Angelo “Scooter” Sylvester owned a local taxi service for several decades after World War II as well as a rooming house sometimes used by the traveling railroad men in the years when the city was a major railroad hub.
But Sylvester, well known and well liked around the city, was also a former warrior, a U.S. Army veteran of the Battle of the Bulge — the last great German counter-offensive of World War II.
A tank crewman whose tank was hit by German fire, Sylvester lost toes on both feet to frostbite in that battle, which was fought in sub-zero weather in December 1944. The injuries were enough to get him evacuated to a hospital in England, and he was honorably discharged on July 4, 1945.
His service was recently publicly recognized, as Sylvester was honored Oct. 18 as Saratoga County’s Deceased Veteran of the Month. He was spoken of fondly and respectfully as a member of “the Greatest Generation” at a well-attended ceremony in Ballston Spa.
“He trained to be a tanker, a member of a five-man armored tank crew. Not the easiest way to fight a war, going into battle sealed in an iron capsule,” said Eugene Corsale, co-chairman of the county’s Honor Our Deceased Veterans Committee.
The county ceremonies, which have been held monthly for the last 12 years, have often honored those who fought in World War II.
Some 16 million Americans served in the military during World War II, of whom only about 2.9 million are still alive, according to the U.S. Department of Veterans Affairs. By some estimates, those aging veterans — the youngest of whom is in their 80s — are dying at a rate of about 1,000 per day.
Received Purple Heart
Sylvester, who died in 1982, was older than many of his fellow privates. Born in 1915, he was nearly 30 years old when the army sent him to Europe. The main action he saw was during the Battle of the Bulge, and he received a Purple Heart for his frostbite injuries.
Angelo — whom nearly everyone in the close-knit city knew as “Scooter” — was one of three Sylvester brothers to serve in World War II, along with John, also in the army, and Nick, who was in the Army Air Corps.

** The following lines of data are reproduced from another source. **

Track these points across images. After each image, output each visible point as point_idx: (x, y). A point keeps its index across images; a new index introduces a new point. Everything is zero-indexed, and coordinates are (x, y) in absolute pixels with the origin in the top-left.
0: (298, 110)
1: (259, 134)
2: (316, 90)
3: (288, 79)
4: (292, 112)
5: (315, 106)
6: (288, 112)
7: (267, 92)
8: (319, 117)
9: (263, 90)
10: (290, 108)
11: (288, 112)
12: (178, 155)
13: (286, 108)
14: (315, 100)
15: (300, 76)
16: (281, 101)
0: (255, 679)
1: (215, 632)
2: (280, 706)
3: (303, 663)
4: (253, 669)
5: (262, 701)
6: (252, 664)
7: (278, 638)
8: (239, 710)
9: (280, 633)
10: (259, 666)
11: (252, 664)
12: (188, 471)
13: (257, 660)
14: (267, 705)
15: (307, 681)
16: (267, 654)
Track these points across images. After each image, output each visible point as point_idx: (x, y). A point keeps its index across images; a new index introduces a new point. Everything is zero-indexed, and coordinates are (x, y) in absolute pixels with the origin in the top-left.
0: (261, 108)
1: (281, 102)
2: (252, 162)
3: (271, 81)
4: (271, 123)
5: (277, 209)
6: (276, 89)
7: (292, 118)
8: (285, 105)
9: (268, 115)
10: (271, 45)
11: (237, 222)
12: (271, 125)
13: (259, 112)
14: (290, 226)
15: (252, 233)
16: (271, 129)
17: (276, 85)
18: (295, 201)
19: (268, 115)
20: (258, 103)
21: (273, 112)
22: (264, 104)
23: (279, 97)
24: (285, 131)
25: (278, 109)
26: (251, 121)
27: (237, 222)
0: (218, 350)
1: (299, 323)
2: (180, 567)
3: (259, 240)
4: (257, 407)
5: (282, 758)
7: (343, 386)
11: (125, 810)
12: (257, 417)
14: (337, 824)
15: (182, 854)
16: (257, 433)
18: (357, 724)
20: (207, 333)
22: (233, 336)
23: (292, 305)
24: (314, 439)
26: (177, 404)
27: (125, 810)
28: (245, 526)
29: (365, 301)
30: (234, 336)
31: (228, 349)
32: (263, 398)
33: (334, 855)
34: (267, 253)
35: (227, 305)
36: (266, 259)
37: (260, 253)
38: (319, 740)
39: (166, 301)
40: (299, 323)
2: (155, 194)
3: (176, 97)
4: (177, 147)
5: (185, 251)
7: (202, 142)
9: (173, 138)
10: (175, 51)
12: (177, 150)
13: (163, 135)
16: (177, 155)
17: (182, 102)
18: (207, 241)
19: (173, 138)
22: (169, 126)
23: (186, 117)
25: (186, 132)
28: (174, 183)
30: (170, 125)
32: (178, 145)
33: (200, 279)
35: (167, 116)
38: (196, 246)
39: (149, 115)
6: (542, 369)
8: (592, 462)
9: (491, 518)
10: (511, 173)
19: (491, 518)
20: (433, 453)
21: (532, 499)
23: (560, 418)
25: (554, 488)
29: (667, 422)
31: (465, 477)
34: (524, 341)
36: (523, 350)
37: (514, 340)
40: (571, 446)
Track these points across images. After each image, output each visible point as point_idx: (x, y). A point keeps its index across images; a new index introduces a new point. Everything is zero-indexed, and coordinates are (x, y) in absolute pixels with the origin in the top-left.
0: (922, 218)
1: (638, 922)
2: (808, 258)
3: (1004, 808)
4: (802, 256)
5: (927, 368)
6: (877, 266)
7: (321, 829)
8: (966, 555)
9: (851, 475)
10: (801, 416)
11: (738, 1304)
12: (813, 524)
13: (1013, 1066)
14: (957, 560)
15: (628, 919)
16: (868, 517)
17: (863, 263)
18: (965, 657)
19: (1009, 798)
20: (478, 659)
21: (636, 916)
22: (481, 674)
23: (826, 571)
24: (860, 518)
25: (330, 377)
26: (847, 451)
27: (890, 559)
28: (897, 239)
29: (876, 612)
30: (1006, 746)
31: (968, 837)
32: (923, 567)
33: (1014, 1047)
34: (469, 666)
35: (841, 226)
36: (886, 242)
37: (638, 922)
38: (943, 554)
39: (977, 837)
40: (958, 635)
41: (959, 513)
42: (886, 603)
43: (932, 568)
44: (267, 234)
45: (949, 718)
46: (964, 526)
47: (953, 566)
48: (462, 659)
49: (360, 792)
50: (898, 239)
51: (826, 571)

All three returned safely to the city, putting them among the fortunate. The blue-collar city, which had 7,500 residents in 1940, saw many of its young men enlisted or drafted, and 48 of them never came home.
“Many came back, battle-hardened, scarred by their experiences, but happy to get on with their lives by returning to work at the paper mill or railroad, or taking advantage of the GI Bill, by resuming the education they had abandoned to serve their country,” city Historian Paul Loatman once wrote in an essay.
Angelo Sylvester’s two children include Anthony Sylvester, the current mayor of Mechanicville.
“Everyone liked him,” the mayor recalled.
After returning to his hometown, Sylvester spent 36 years in business, most of them owning a fleet of up to five taxis.
Until the 1970s, his son said, not everyone owned a car, so taxis were a needed service. Sometimes, he said, workers at the Mechanicville railroad yard would arrive on a train and then need transportation into the city, or a place to stay.
In addition to his business career, Sylvester was also active in the local Elks Club, the American Legion and the local chapter of the Italian-American Veterans.